They're safe out there. You did your job well. You don't have to worry about anything else anymore. It's complete.

You start waking up later and later in the day; there's no reason to get up on time. You start missing meals, but it works out - your appetite begins to wane, so you barely notice when the food is cold, or unappetizing, or if they've removed it entirely for being untouched.

Lavenza is the one who protests. "You have a human body still, Akira," she says the next time she visits, examining you with the same concern as the first time you met. "You must eat."

You turn your arm with what feels like a monumental effort, allowing your hand to fall palm-up, fingers extended so that Lavenza can play cat's-cradle with it. "I will."

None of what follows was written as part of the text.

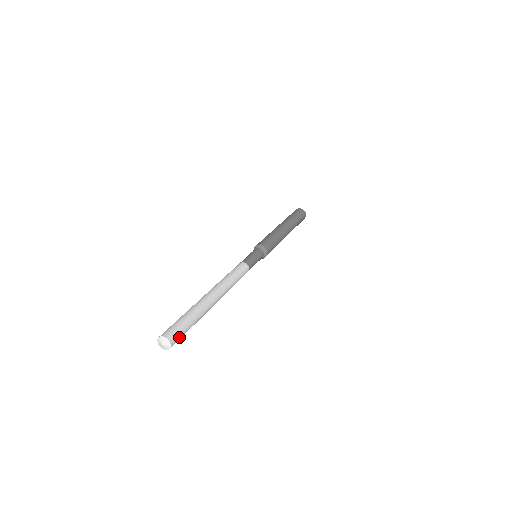
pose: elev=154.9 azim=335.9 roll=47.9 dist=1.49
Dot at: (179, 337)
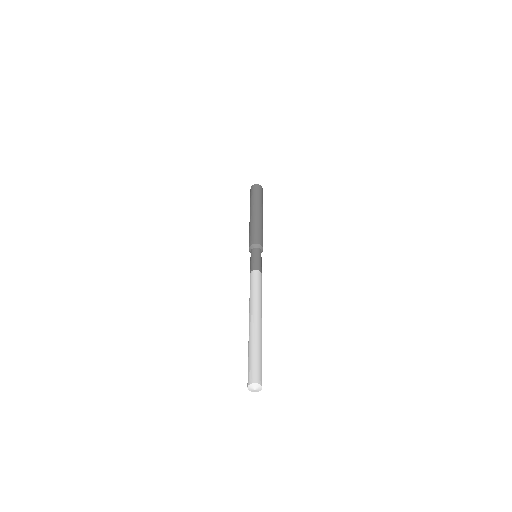
Dot at: (261, 377)
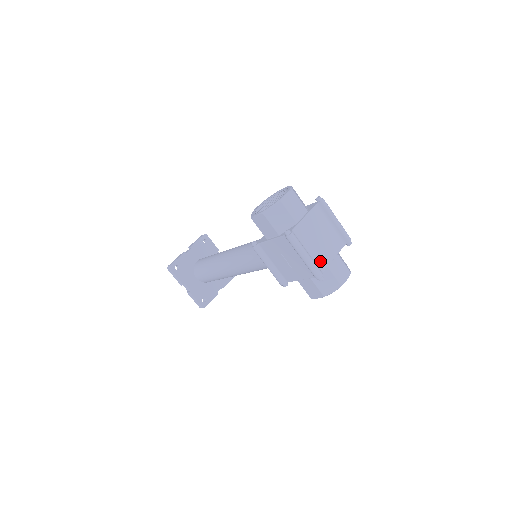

You don't. Lavenza feeds you thin miso soup from your food tray, propping your head on her lap while she carefully tilts the bowl. After you choke down as much as you can, she sets it aside and wipes your face down gently with a damp cloth, and then your arms and hands. She tends to you as carefully as if you were ill with a fever, and you want to speak up and assure her that you're fine - but you're too tired to speak. You're just too tired.

Another day slips itself into the gaps between that moment and the next. You rouse unexpectedly, nudged awake by Lavenza's careful hand on your brow. She frowns again; you're not sure why.

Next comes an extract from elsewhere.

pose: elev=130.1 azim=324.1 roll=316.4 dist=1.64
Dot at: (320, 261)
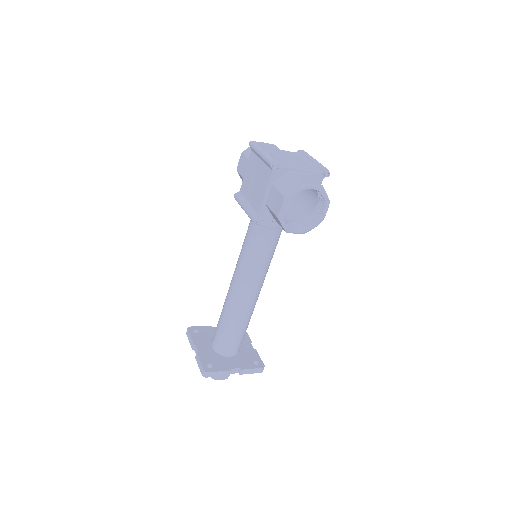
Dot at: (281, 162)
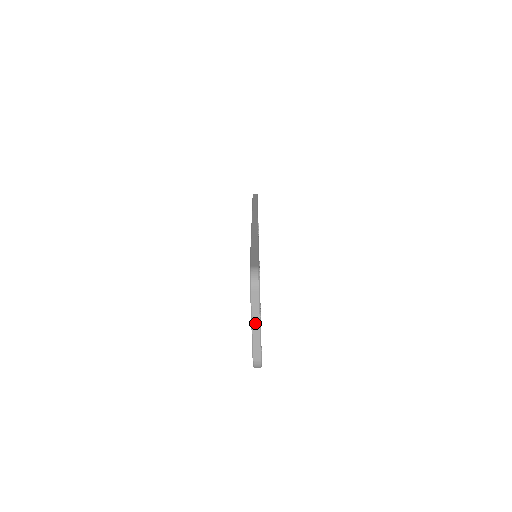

It's dark in your cell. No - it's dark in the Velvet Room. The central spotlight has been shut off; it's lit now only by the occasional glow of candles phasing in and out, their azure lights flickering against stone. Lavenza's eyes are tiny suns in the gloom. Her fingers are warm on your skin.

"You need to focus, Akira," her voice is saying. "The part of you that belongs to the Metaverse has been closed away with it, for now. In time, that world will open again through another avenue, as it has so often before. But the part of you here remains of concern. It would not do to have a resident be trapped like this, even one who is currently in human form. Our master does not wish you to suffer, Akira."

"Our master said I could decide what to live for," you counter, closing your eyes. "I've decided."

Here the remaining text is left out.